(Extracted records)
--------------------

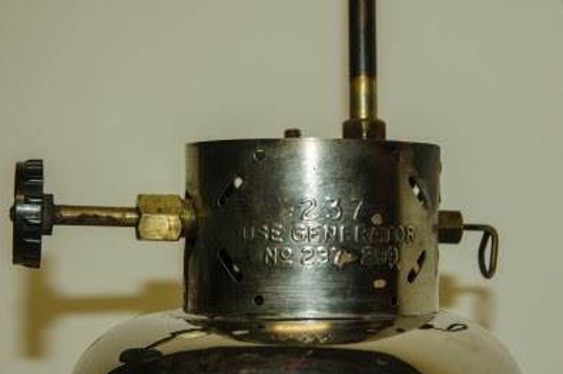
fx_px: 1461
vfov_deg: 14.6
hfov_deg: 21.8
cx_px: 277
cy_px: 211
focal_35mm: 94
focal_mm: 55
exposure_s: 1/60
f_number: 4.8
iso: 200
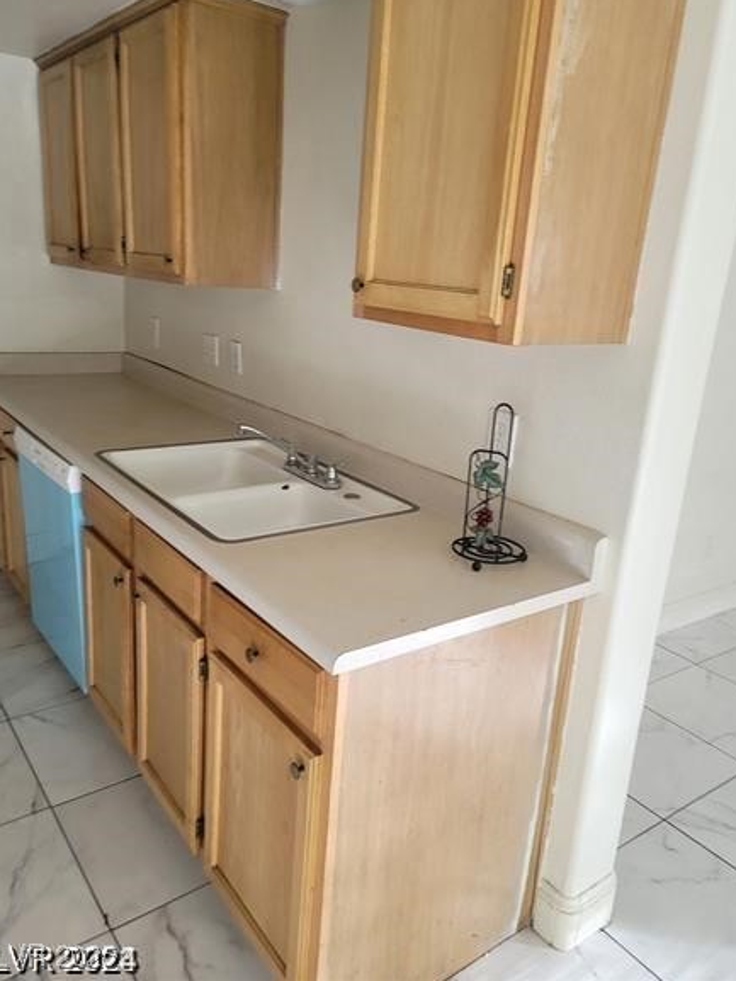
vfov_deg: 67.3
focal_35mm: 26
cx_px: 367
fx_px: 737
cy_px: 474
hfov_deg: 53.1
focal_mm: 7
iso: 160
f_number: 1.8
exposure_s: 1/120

--------------------

◆ Task to complete:
Search the data for "focal_35mm: 26". Beginning with that line, set down every line through the last exactly.

◆ Response area:
focal_35mm: 26
cx_px: 367
fx_px: 737
cy_px: 474
hfov_deg: 53.1
focal_mm: 7
iso: 160
f_number: 1.8
exposure_s: 1/120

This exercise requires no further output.